--- Exercise aim ---
Please repeat every entry exactly as written, but skip the pictures.

::: Source data :::

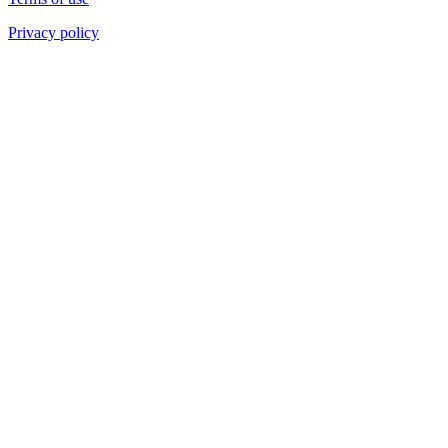
Privacy policy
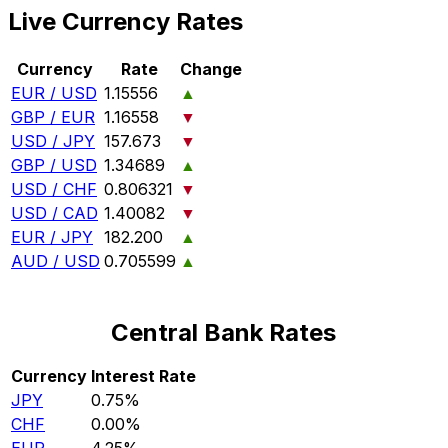
Live Currency Rates
Currency
Rate
Change
EUR / USD
1.15556
▲
GBP / EUR
1.16558
▼
USD / JPY
157.673
▼
GBP / USD
1.34689
▲
USD / CHF
0.806321
▼
USD / CAD
1.40082
▼
EUR / JPY
182.200
▲
AUD / USD
0.705599
▲
Central Bank Rates
Currency
Interest Rate
JPY
0.75%
CHF
0.00%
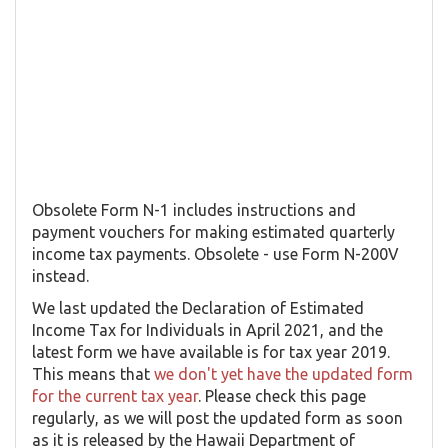
Obsolete Form N-1 includes instructions and
payment vouchers for making estimated quarterly
income tax payments. Obsolete - use Form N-200V
instead.
We last updated the Declaration of Estimated
Income Tax for Individuals in April 2021, and the
latest form we have available is for tax year 2019.
This means that
we don't yet have the updated form
for the current tax year
. Please check this page
regularly, as we will post the updated form as soon
as it is released by the Hawaii Department of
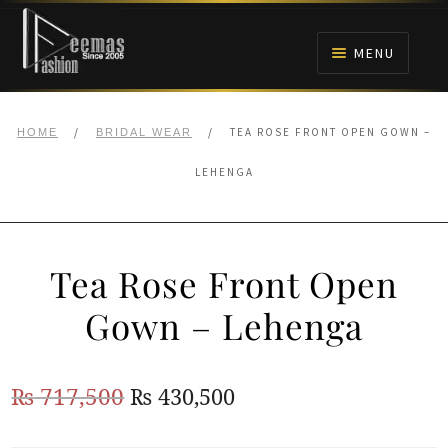
Skip
Skip
to
to
MENU
navigation
content
HOME
/
/
TEA ROSE FRONT OPEN GOWN –
HOME
BRIDAL WEAR
NIKAH
LEHENGA
BRIDALS
Tea Rose Front Open
ANARKALI PISHWAS FROCKS
Gown – Lehenga
MEHNDI
Original
Current
₨
717,500
₨
430,500
BARAAT RECEPTION
price
price
WALIMA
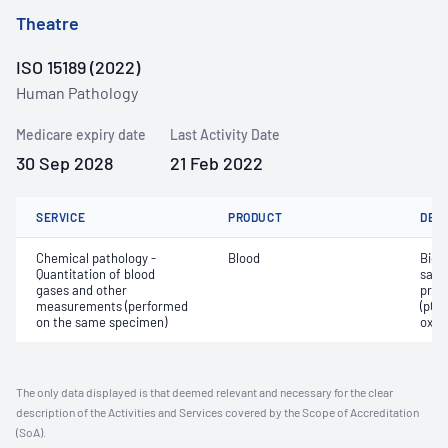
Theatre
ISO 15189 (2022)
Human Pathology
Medicare expiry date
Last Activity Date
30 Sep 2028
21 Feb 2022
SERVICE
PRODUCT
DET
Chemical pathology -
Blood
Bica
Quantitation of blood
satur
gases and other
pres
measurements (performed
(pCO2
on the same specimen)
oxyg
The only data displayed is that deemed relevant and necessary for the clear
description of the Activities and Services covered by the Scope of Accreditation
(SoA).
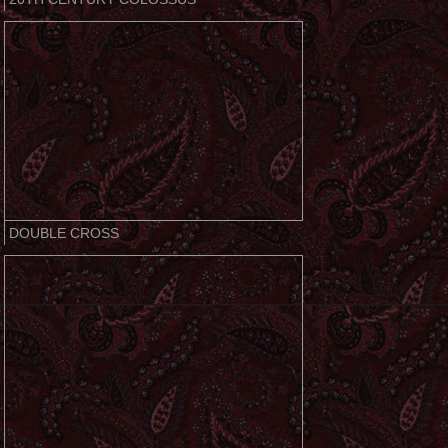
DOUBLE CROSS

:::

--- Solution to this problem ---
Privacy policy
Live Currency Rates
Currency
Rate
Change
EUR / USD
1.15556
▲
GBP / EUR
1.16558
▼
USD / JPY
157.673
▼
GBP / USD
1.34689
▲
USD / CHF
0.806321
▼
USD / CAD
1.40082
▼
EUR / JPY
182.200
▲
AUD / USD
0.705599
▲
Central Bank Rates
Currency
Interest Rate
JPY
0.75%
CHF
0.00%
Obsolete Form N-1 includes instructions and
payment vouchers for making estimated quarterly
income tax payments. Obsolete - use Form N-200V
instead.
We last updated the Declaration of Estimated
Income Tax for Individuals in April 2021, and the
latest form we have available is for tax year 2019.
This means that
we don't yet have the updated form
for the current tax year
. Please check this page
regularly, as we will post the updated form as soon
as it is released by the Hawaii Department of
Skip
Skip
to
to
MENU
navigation
content
HOME
/
/
TEA ROSE FRONT OPEN GOWN –
HOME
BRIDAL WEAR
NIKAH
LEHENGA
BRIDALS
Tea Rose Front Open
ANARKALI PISHWAS FROCKS
Gown – Lehenga
MEHNDI
Original
Current
₨
717,500
₨
430,500
BARAAT RECEPTION
price
price
WALIMA
Theatre
ISO 15189 (2022)
Human Pathology
Medicare expiry date
Last Activity Date
30 Sep 2028
21 Feb 2022
SERVICE
PRODUCT
DET
Chemical pathology -
Blood
Bica
Quantitation of blood
satur
gases and other
pres
measurements (performed
(pCO2
on the same specimen)
oxyg
The only data displayed is that deemed relevant and necessary for the clear
description of the Activities and Services covered by the Scope of Accreditation
(SoA).
DOUBLE CROSS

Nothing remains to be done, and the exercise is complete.